Morrisons data leak highlights huge GDPR threat to payroll

10th October 2017

TescoOver 5000 Morrisons employees are suing the high street grocer over a data leak that saw sensitive payroll data information for 100,000 employees posted online.

And with new General Data Protection Regulations (GDPR) coming into play in early 2018 it highlights the potential financial and reputational risk now associated with properly protecting valuable employee information.

The last thing any company wants is a front page tabloid scandal over any issue.

Protecting your reputation is important both internally and externally and you’d think that there is little bad publicity that could be generated by payroll. You’d be wrong.

Supermarket chain Morrisons were first hit with legal action from staff back in early 2016 and a good deal of negative national tabloid and television comment when sensitive personal payroll information relating to thousands of employees was stolen from the company.

The Morrisons payroll data theft should be a wake-up call for all organisations that employ and pay people  to check systems and procedures. Furthermore it should also prompt a wider understanding of the impending GDPR rules to ensure that any sensitive data is handled, stored and used correctly.

Not only has Morrisons been hit with reputational damage to repair, but there is now a trust issue between management and the staff.

Teams need to start by identifying who touches the payroll process, and who else has access to data. Smaller hard pressed organisations are often at risk from the ‘shared password’ approach internally, where ‘one licence’ systems may be accessed by lots of different people and the audit chain breaks down. Larger organisations with more transient staff and higher churn need to look at the surroundings where payroll is processed, procedures and back-up systems, physical security arrangements (including the disposal of IT hardware) and having strong encryption arrangements. Here organisations need to go back and ensure staff are properly checked and trained. Robust checks should start as part of the employment process.

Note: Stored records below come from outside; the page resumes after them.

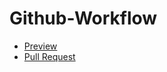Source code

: # Github-Workflow

- [Preview](https://YuriiFitsyk.github.io/Github-Workflow/)
- [Pull Request](https://github.com/YuriiFitsyk/Github-Workflow/pull/1/files)
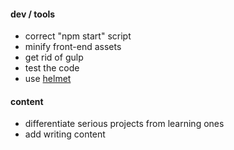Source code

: #### dev / tools
* correct "npm start" script
* minify front-end assets
* get rid of gulp
* test the code
* use [helmet](https://www.npmjs.com/package/helmet)

#### content
* differentiate serious projects from learning ones
* add writing content
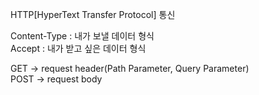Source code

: HTTP[HyperText Transfer Protocol] 통신  

Content-Type : 내가 보낼 데이터 형식  
Accept : 내가 받고 싶은 데이터 형식  

GET -> request header(Path Parameter, Query Parameter)  
POST -> request body  
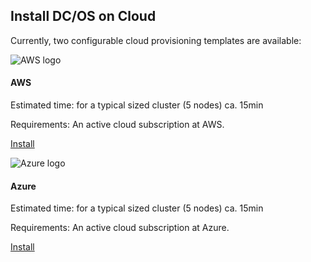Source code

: ## Install DC/OS on Cloud

Currently, two configurable cloud provisioning templates are available:


![AWS logo](assets/images/icons/aws.png)

#### AWS

Estimated time: for a typical sized cluster (5 nodes) ca. 15min

Requirements: An active cloud subscription at AWS.

[Install](https://dcos.io/docs/latest/administration/installing/cloud/aws.html)


![Azure logo](assets/images/icons/azure.png)

#### Azure

Estimated time: for a typical sized cluster (5 nodes) ca. 15min

Requirements: An active cloud subscription at Azure.

[Install](https://dcos.io/docs/latest/administration/installing/cloud/azure.html)
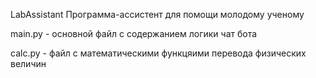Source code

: LabAssistant
Программа-ассистент для помощи молодому ученому

main.py - основной файл с содержанием логики чат бота 

calc.py - файл с математическими функцяими перевода физических величин 

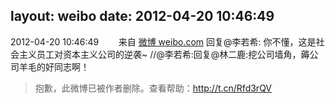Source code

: layout: weibo
date: 2012-04-20 10:46:49
---
2012-04-20 10:46:49  &nbsp;&nbsp;&nbsp;&nbsp;&nbsp;&nbsp; 来自 <a href="http://weibo.com/" rel="nofollow">微博 weibo.com</a>
回复@李若希: 你不懂，这是社会主义员工对资本主义公司的逆袭~ //@李若希:回复@林二鹿:挖公司墙角，薅公司羊毛的好同志啊！
>  抱歉，此微博已被作者删除。查看帮助：http://t.cn/Rfd3rQV
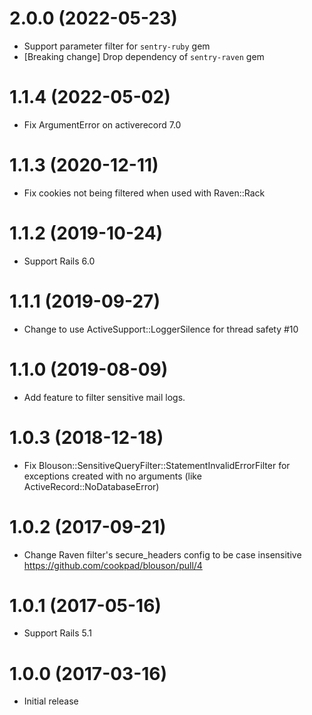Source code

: # 2.0.0 (2022-05-23)
- Support parameter filter for `sentry-ruby` gem
- [Breaking change] Drop dependency of `sentry-raven` gem

# 1.1.4 (2022-05-02)
- Fix ArgumentError on activerecord 7.0

# 1.1.3 (2020-12-11)
- Fix cookies not being filtered when used with Raven::Rack

# 1.1.2 (2019-10-24)
- Support Rails 6.0

# 1.1.1 (2019-09-27)
- Change to use ActiveSupport::LoggerSilence for thread safety #10

# 1.1.0 (2019-08-09)
- Add feature to filter sensitive mail logs.

# 1.0.3 (2018-12-18)
- Fix Blouson::SensitiveQueryFilter::StatementInvalidErrorFilter for exceptions created with no arguments (like ActiveRecord::NoDatabaseError)

# 1.0.2 (2017-09-21)
- Change Raven filter's secure_headers config to be case insensitive https://github.com/cookpad/blouson/pull/4

# 1.0.1 (2017-05-16)
- Support Rails 5.1

# 1.0.0 (2017-03-16)
- Initial release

Check our GDPR Top Tips for Payroll managers

And don’t think you’re off the hook by employing an outsourced payroll provider. One of the key things you should be asking your provider is the searching questions around who they employ, who has access and where is data housed, how is it transported, and what systems, procedures and accreditations are in place to protect your valuable data. Your payroll outsourcer should be rock solid when it comes to talking GDPR. IRIS FMP has already taken further action (even though it is ISO 27001 accredited), to ensure systems are completely watertight

I always tell people to visit the offices of any outsourced payroll provider before they commit, as you’ll get a good feel as to whether they have robust data security arrangements. Check to ensure they have accreditations such as ISO 27001 – the information security management certification, BACs approved bureau status, and the CIPP Payroll Assurance Scheme certification. If they have all three you can be assured data protection is high on their list of priorities.

In a world where data theft is on the increase voluntary organisations should make a resolution in 2016 to ensure their payroll data is not at risk.